A meta de inflação deste ano, definida pelo CMN (Conselho Monetário Nacional), é 4,25%, com intervalo de tolerância entre 2,75% e 5,75%. A estimativa para 2020 está no centro da meta: 4%. Essa meta tem intervalo de 1,5 ponto percentual para cima ou para baixo.
Para 2021, o centro da meta é 3,75%, também com intervalo de tolerância de 1,5 ponto percentual. O CMN ainda não definiu a meta de inflação para 2022.
Para o mercado, a Selic deve permanecer no mínimo histórico de 6,5% ao ano, até o fim de 2019. Para o fim de 2020, a projeção segue em 7,50% ao ano. Para o fim de 2020 e 2021, a expectativa permanece em 8% ao ano.
Já a previsão do mercado financeiro para a cotação do dólar permanece em R$ 3,70 no fim do ano e em R$ 3,75 no fim de 2020.

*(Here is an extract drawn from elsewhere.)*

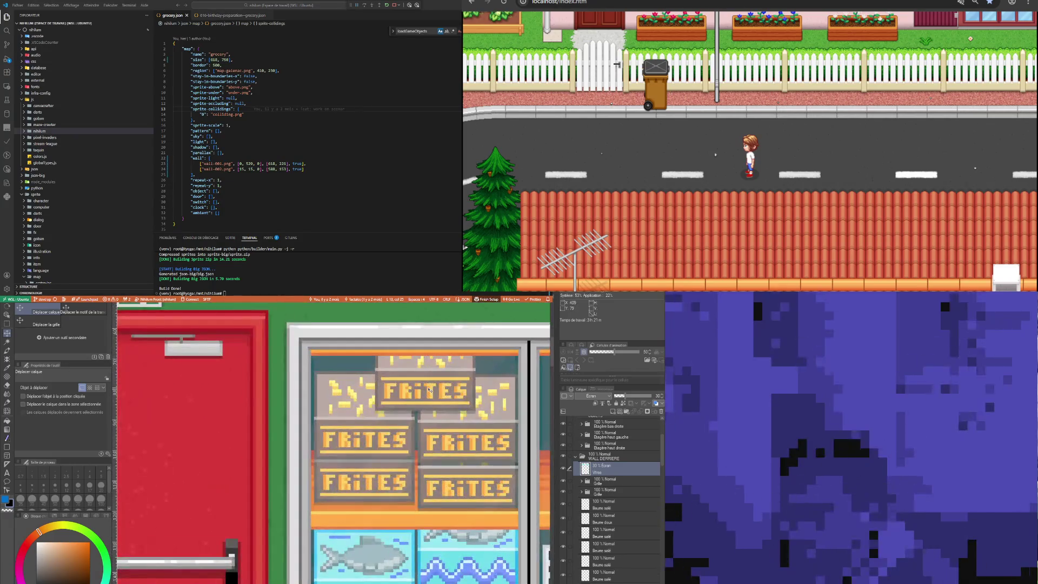
scroll(429, 389, "down", 1)
scroll(408, 411, "down", 2)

Os economistas alteraram a projeção para a balança comercial em 2019, de superávit comercial de US$ 50,25 bilhões para US$ 50,28 bilhões. Para 2020, a estimativa de superávit foi de US$ 46,65 bilhões para US$ 46,01 bilhões, ante US$ 48,94 bilhões de um mês antes.
Na estimativa mais recente do Banco Central, o saldo positivo de 2019 ficará em US$ 40 bilhões. Essa projeção foi atualizada no Relatório Trimestral de Inflação (RTI) de março. No caso da conta-corrente, a previsão no Focus para 2019 passou de déficit de US$ 26,25 bilhões para US$ 26 bilhões, ante o déficit de US$ 26,90 bilhões de um mês antes.